The UN’s 90-90-90 target
The United Nations announced an ambitious treatment target in 2013 to help end the HIV/Aids epidemic in countries around the world, and they include the following:
- By 2020, 90% of all people living with HIV will know their HIV status.
- By 2020, 90% of all people with diagnosed HIV infection will receive sustained antiretroviral therapy.
- By 2020, 90% of all people receiving antiretroviral therapy will have viral suppression.
This target setting was ambitious, and correctly so, says Sanne.
“It [target] has honed the health system to actually increase the activities in the most under-served communities, and with that we are rapidly progressing with the number of patients that are coming forward for testing and are being put onto treatment,” he adds.
However, out of South Africa’s total population of 7.97 million living with HIV, 3 million people are still not on treatment. The key to reaching these targets are testing, counselling and ensuring that there is an ongoing and reliable source of ARVs, says Dr Moeketsi Mathe, Board member of the Southern African HIV Clinicians Society.
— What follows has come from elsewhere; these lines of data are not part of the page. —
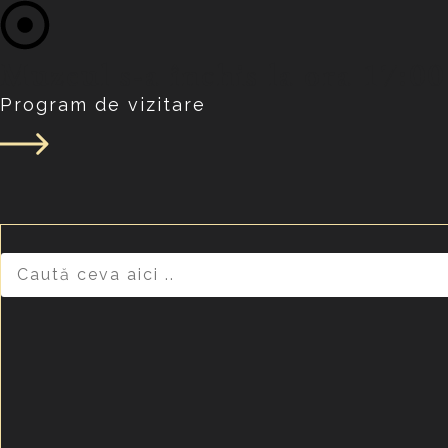
Muzeul s-a închis la ora 17:00
Program de vizitare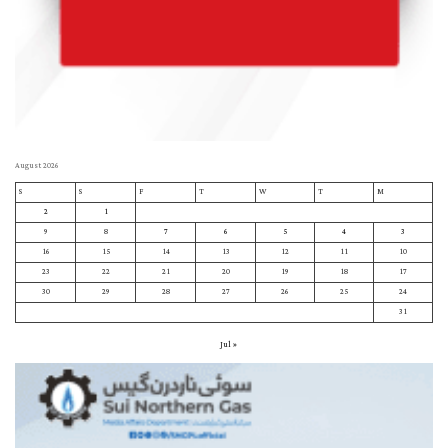
August 2026
S
S
F
T
W
T
M
2
1
9
8
7
6
5
4
3
16
15
14
13
12
11
10
23
22
21
20
19
18
17
30
29
28
27
26
25
24
31
« Jul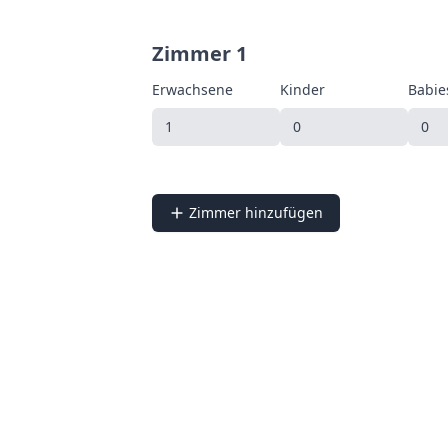
Zimmer 1
Erwachsene
Kinder
Babie
Zimmer hinzufügen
“We need to offer HIV testing broadly, start healthy HIV-positive people on lifelong treatment, and provide counselling to explain the benefits of treatment,” says Mathe.
To achieve the third target, drug adherence plays a key role.
“We need to ensure that patients actually swallow their pills, and for this to happen, there needs to be access to effective, tolerable and cost-effective drugs.
“If you’re unable to swallow a pill because of the size of it, for example, it doesn’t matter how great it is – you’re not going to take it. And if it makes you feel horrible, however good that pill is, you’re just not going to take it.
“The biggest determinant of whether a person will swallow a pill is the tolerance of it. So the two important questions are: can they take it, and how does it make them feel?”
*World Aids Day has been taking place on 1 December every year since 1988, and is dedicated to raising awareness of the Aids pandemic, caused by the spread of HIV infection, and mourning those who have died of the disease.